Pour que l'accord de trêve en Syrie auquel ils sont parvenus entre effectivement en vigueur, soit respecté et permettre ainsi sa prorogation, Russes et Américains ont convenu d'user de leur influence sur les parties belligérantes qu'ils soutiennent respectivement pour qu'elles en acceptent et exécutent les dispositions. Moscou a obtenu du régime syrien l'engagement d'observer la trêve conclue, ce que Washington n'est pas parvenu d'obtenir de la part de la rébellion armée « modérée » qui bénéficie du soutien américain. Cela pour la simple raison qu'en réalité l'existence de cette rébellion dite « modérée » est une mystification qui a été montée pour masquer la vérité qui est que les Etats-Unis soutiennent en fait en Syrie des groupes armés anti-régime qui n'ont rien de modérés car se revendiquant de la même doctrine que celle dont se réclame l'organisation terroriste Daech contre laquelle Washington a suscité une coalition internationale.

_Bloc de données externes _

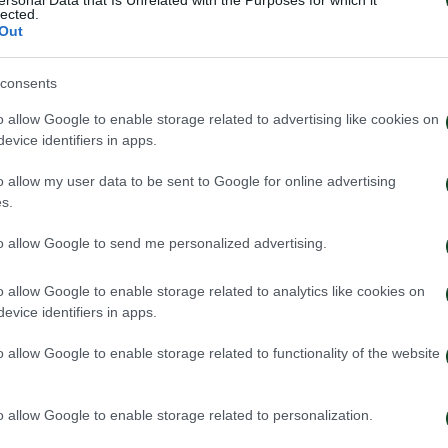
lected.
Out
consents
o allow Google to enable storage related to advertising like cookies on
evice identifiers in apps.
o allow my user data to be sent to Google for online advertising
s.
to allow Google to send me personalized advertising.
o allow Google to enable storage related to analytics like cookies on
evice identifiers in apps.
o allow Google to enable storage related to functionality of the website
o allow Google to enable storage related to personalization.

De cette mystification les Russes n'en sont nullement dupes d'où leur demande pour qu'il soit clarifié par Washington qui sont à ses yeux les rebelles «modérés» à inclure dans le processus de trêve. Et c'est bien ce qui embarrasse les Américains car à force d'avoir fermé les yeux sur le noyautage devenu inextricable de la prétendue rébellion «modérée» par les groupes armés djihado-islamistes, ils n'ont plus dans le camp anti-régime que ces derniers sur lesquels compter pour réaliser leur but de guerre en Syrie: la chute de Bachar El Assad et de son régime. D'où leur refus d'un engagement clair à coopérer avec la Russie contre le Front El Nosra qu'ils classent pourtant parmi les organisations terroristes exclues du champ d'application de l'accord de cessez-le-feu. Cela même en sachant parfaitement que c'est ce Front El Nosra qui pour s'être inféodé la prétendue rébellion «modérée» lui dicte sa conduite et ses positions dans le conflit qui se résument à rejeter toute trêve avec le régime et ses alliés.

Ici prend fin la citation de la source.